AS Cabut Sanksi Sejumlah Pejabat Mahkamah Pidana Internasional yang Diberlakukan di Era Trump
Kompas dunia | 3 April 2021, 14:47 WIBWASHINGTON, KOMPAS.TV - Amerika Serikat hari Jum'at (02/04/2021) mencabut sanksi terhadap sejumlah pejabat senior Mahkamah Pidana Internasional (International Criminal Court/ICC) yang diberlakukan pemerintahan mantan presiden AS Donald Trump.
Menteri Luar Negeri AS, Antony Blinken, dalam pernyataannya seperti dilansir Xinhua Sabtu, (03/04/2021) menyampaikan, Presiden Joe Biden mencabut perintah eksekutif terhadap sejumlah pejabat tertentu di ICC, dan dengan demikian mengakhiri ancaman dan penerapan sanksi ekonomi serta pembatasan visa terkait mahkamah tersebut.
"Sehubungan dengan ini, maka sanksi yang dijatuhkan oleh pemerintahan sebelumnya terhadap Jaksa ICC Fatou Bensouda dan Kepala Divisi Yurisdiksi, Komplementaritas, dan Kerja Sama Kantor Kejaksaan ICC Phakiso Mochochoko telah dicabut," ujar Blinken.
Departemen Luar Negeri AS juga mengakhiri kebijakan terpisah tahun 2019 tentang pembatasan visa bagi sejumlah pejabat ICC tertentu.
"Keputusan ini mencerminkan penilaian kami bahwa tindakan yang telah diambil tidak tepat dan tidak efektif," tambahnya.
Baca Juga: Pengadilan Kriminal Internasional Mulai Selidiki Dugaan Kejahatan di Wilayah Palestina
Meski demikian, Blinken tetap menyoroti keberatan Washington terhadap keputusan mahkamah internasional yang berbasis di Den Haag tersebut, seperti dilansir Associated Press, Sabtu, (04/03/2021)
"Kami tetap sangat tidak setuju dengan tindakan ICC yang berkaitan dengan situasi Afghanistan dan Palestina.
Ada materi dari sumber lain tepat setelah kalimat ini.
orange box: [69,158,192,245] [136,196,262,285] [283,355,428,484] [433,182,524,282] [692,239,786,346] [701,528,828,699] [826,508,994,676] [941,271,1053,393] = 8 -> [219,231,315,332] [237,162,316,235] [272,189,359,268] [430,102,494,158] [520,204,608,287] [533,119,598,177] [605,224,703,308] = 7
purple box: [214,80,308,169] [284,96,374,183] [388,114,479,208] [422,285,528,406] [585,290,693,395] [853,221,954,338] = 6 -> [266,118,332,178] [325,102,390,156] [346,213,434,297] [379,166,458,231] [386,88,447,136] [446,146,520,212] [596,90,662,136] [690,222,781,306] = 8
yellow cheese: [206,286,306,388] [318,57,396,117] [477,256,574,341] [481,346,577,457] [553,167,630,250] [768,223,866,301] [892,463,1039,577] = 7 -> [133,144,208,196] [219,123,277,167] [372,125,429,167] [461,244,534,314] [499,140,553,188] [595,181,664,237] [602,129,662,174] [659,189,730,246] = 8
Kami mempertahankan keberatan kami terhadap upaya mahkamah tersebut yang menuntut yurisdiksi atas pegawai pemerintahan Pihak Non-Anggota Statuta Roma seperti Amerika Serikat dan Israel," katanya.
AS tidak menyetujui Statuta Roma ICC dan tetap menolak yurisdiksi ICC terhadap warga AS.
ICC pada Maret tahun lalu menyetujui investigasi atas kemungkinan kejahatan perang di Afghanistan, termasuk yang mungkin dilakukan oleh pihak militer AS dan CIA, yang dapat berujung pada dakwaan atas sejumlah personel militer dan intelijen AS.
Mahkamah Pidana Internasional yang bermarkas di Den Haag, Belanda, bertugas menyelidiki dan mengadili pembunuhan massal, kejahatan terhadap kemanusiaan, dan kejahatan perang. Amerika Serikat menolak untuk menjadi anggota pengadilan yang beranggotakan 120 negara tersebut.
Baca Juga: Palestina Lapor Israel ke Pengadilan Kriminal Internasional
Pengadilan tersebut dibentuk untuk meminta pertanggungjawaban pelaku kejahatan perang dan kejahatan terhadap kemanusiaan dalam kasus-kasus di mana sistem peradilan yang memadai tidak tersedia.
AS belum bergabung dengan ICC, yang mulai beroperasi pada tahun 2002 setelah cukup banyak negara meratifikasi perjanjian. AS takut pengadilan akan digunakan untuk penuntutan yang bermotif politik terhadap pasukan dan pejabat Amerika.
Silvia Fernandez de Gurmendi, presiden badan pengelola pengadilan negara anggota, mengatakan pencabutan sanksi di AS sangat membantu dalam mempromosikan "tatanan internasional berbasis aturan."
Gurmendi mencatat, pengadilan dan negara-negara anggota saat ini sedang mempelajari prosedur pengadilan untuk meningkatkan pekerjaannya dalam meminta pertanggungjawaban atas kejahatan terburuk yang menjadi perhatian dunia.
Amnesty International pada hari Jumat memuji Biden karena membatalkan sanksi Trump.
Mereka menyebut tindakan Trump itu sebagai "tindakan vandalisme" terhadap keadilan internasional, namun pada saat yang sama menyerukan agar Biden melangkah lebih jauh, dengan mendukung pekerjaan Mahkamah Pidana Internasional dan menjadikan AS sebagai negara anggota.